The objectives were to clarify various approaches to infinite symmetry groups. Is very group sofic, i.e. does it admit a sofic approximation in the sense of Gromov and Weiss? This is still one of the most tantalyzing open problems in Geometric Group Theory, while we could make major contribution in understanding problems closely related to it. The ERC Consolidator Grant has extended the understanding of approximation problems, answered many questions related to the problem and brought forward new questions and problems that have inspired young researchers throughout the world.
- the work with Anton Claußniter on p-adic operator algebras, were we developed some analogues to the classical Hilbert space theory
- the work with Martin Schneider on amenability of large topological groups, were finitary approximation arises from the existence of Folner sets
- isometrisability and unitarisablity of discrete group (joint work with Maria Gerasimova, Nicolas Monod (Lausanne) and Dominik Gruber (Zürich))

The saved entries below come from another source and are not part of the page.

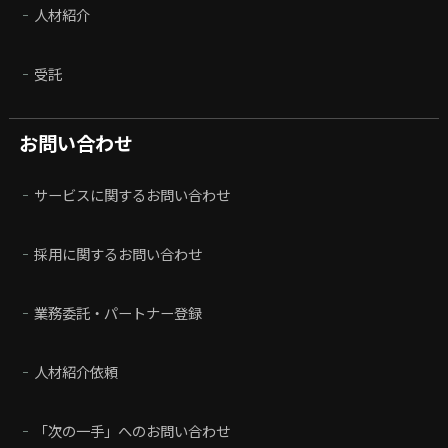
人材紹介
受託
お問い合わせ
サービスに関するお問い合わせ
採用に関するお問い合わせ
業務委託・パートナー登録
人材紹介依頼
「次の一手」へのお問い合わせ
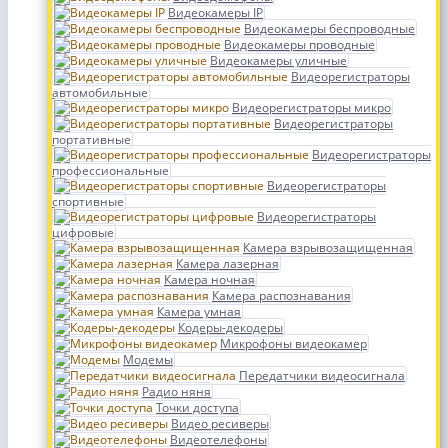
Видеокамеры IP
Видеокамеры беспроводные
Видеокамеры проводные
Видеокамеры уличные
Видеорегистраторы
автомобильные
Видеорегистраторы микро
Видеорегистраторы
портативные
Видеорегистраторы
профессиональные
Видеорегистраторы
спортивные
Видеорегистраторы
цифровые
Камера взрывозащищенная
Камера лазерная
Камера ночная
Камера распознавания
Камера умная
Кодеры-декодеры
Микрофоны видеокамер
Модемы
Передатчики видеосигнала
Радио няня
Точки доступа
Видео ресиверы
Видеотелефоны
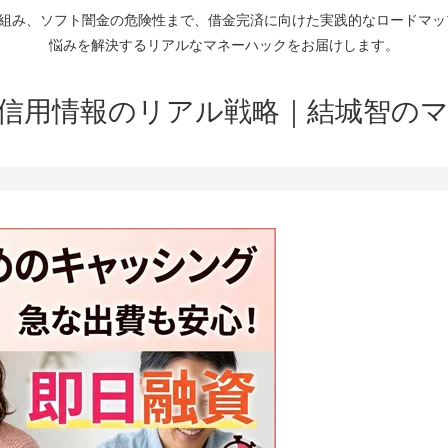
仕組み、ソフト闇金の危険性まで、借金完済に向けた実践的なロードマ
悩みを解決するリアルなマネーハックをお届けします。
信用情報のリアル戦略｜結城智の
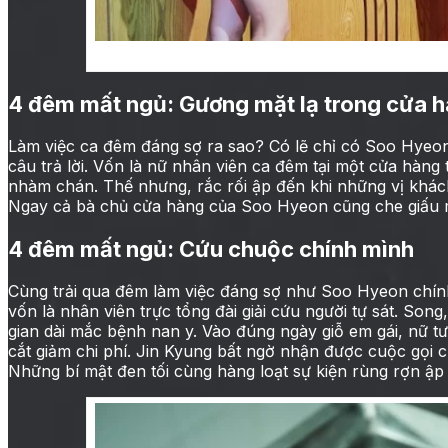
4 đêm mất ngủ: Mua sắ
4 đêm mất ngủ: Gương mặt lạ trong cửa 
Làm việc ca đêm đáng sợ ra sao? Có lẽ chỉ có Soo Hyeon
câu trả lời. Vốn là nữ nhân viên ca đêm tại một cửa hàng t
nhàm chán. Thế nhưng, rắc rối ập đến khi những vị khách
Ngay cả bà chủ cửa hàng của Soo Hyeon cũng che giấu m
4 đêm mất ngủ: Cứu chuộc chính mình
Cùng trải qua đêm làm việc đáng sợ như Soo Hyeon chín
vốn là nhân viên trực tổng đài giải cứu người tự sát. Song,
gian dài mắc bệnh nan y. Vào đúng ngày giỗ em gái, nữ t
cắt giảm chi phí. Jin Kyung bất ngờ nhận được cuộc gọi c
Những bí mật đen tối cùng hàng loạt sự kiện rùng rợn ập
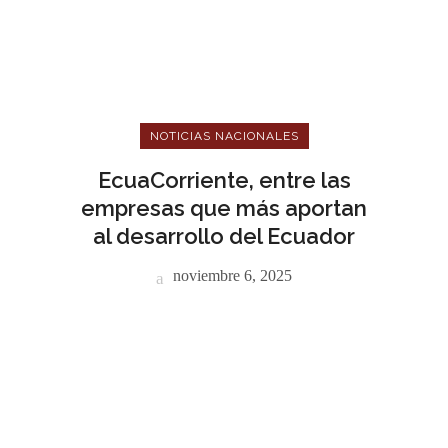
NOTICIAS NACIONALES
EcuaCorriente, entre las
empresas que más aportan
al desarrollo del Ecuador
noviembre 6, 2025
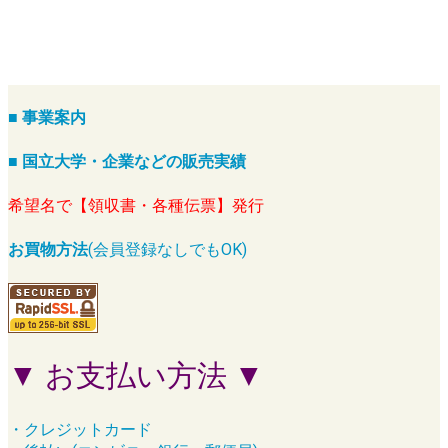
■ 事業案内
■ 国立大学・企業などの販売実績
希望名で【領収書・各種伝票】発行
お買物方法
(会員登録なしでもOK)
▼ お支払い方法 ▼
・クレジットカード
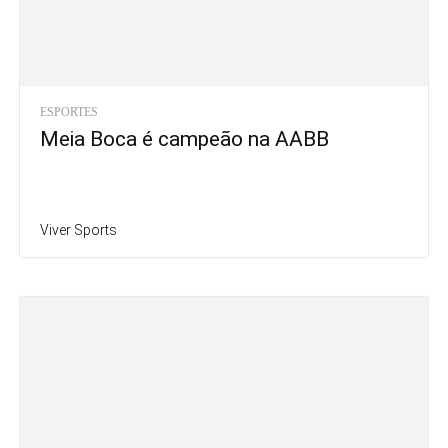
ESPORTES
Meia Boca é campeão na AABB
Viver Sports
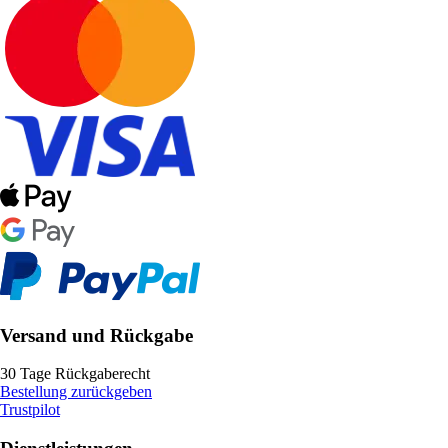
Versand und Rückgabe
30 Tage Rückgaberecht
Bestellung zurückgeben
Trustpilot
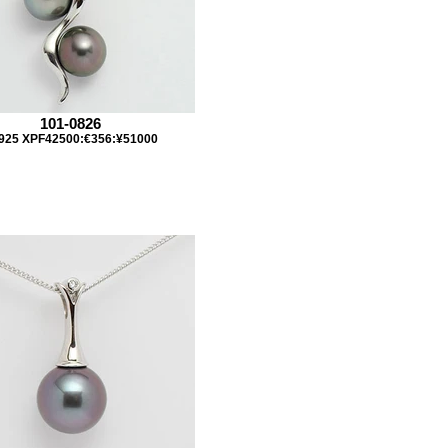
101-0826
925 XPF42500:€356:¥51000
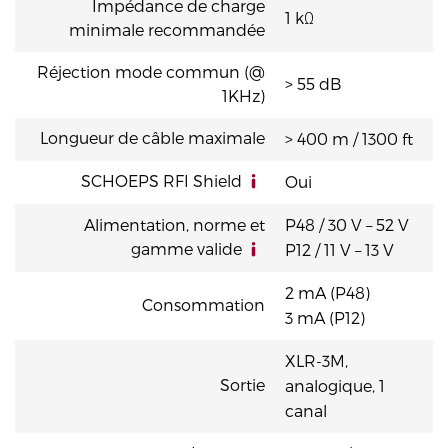
Impédance de charge
1 kΩ
minimale recommandée
Réjection mode commun (@
> 55 dB
1KHz)
Longueur de câble maximale
> 400 m / 1300 ft
SCHOEPS RFI Shield
Oui
Alimentation, norme et
P48 / 30 V – 52 V
gamme valide
P12 / 11 V – 13 V
2 mA (P48)
Consommation
3 mA (P12)
XLR-3M,
Sortie
analogique, 1
canal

- the non-existence of sofic approximation of certain actions, joint work with Gabor Kun (Budapest)
- joint work with Martin Nitsche on solvability of group equations for approximable groups
- the work with Henry Bradford (Göttingen) on laws for finite groups
- the work with Jakob Schneider on approximation properties with respect to all finite groups and also on properties of word maps on finite simple groups
- the work with Marcus de Chiffre, Oren Becker (Jerusalem), Alex Lubotzky (Jerusalem), Lev Glebsky (Mexico) and Narutaka Ozawa (Kyoto) on stability of amenable groups and the relationship between stability and higher Kazhdan properties
work with Jakob Schneider on word maps with constants in symmetric groups
- work with Bodirsky and Kummer on completely positive maps on rings of Hahn series over abelian valuation groups
These are just examples of questions that we tried to answer and in fact answered during the last 5 years.
Overall, I consider the project a success. We extended the knowledge in various areas of pure mathematics well beyond the state-of-the-art and many interesting results have come to light. I enjoyed working with excellent young mathematicians and post-docs and Dresden is now an established center for group theory and dynamics.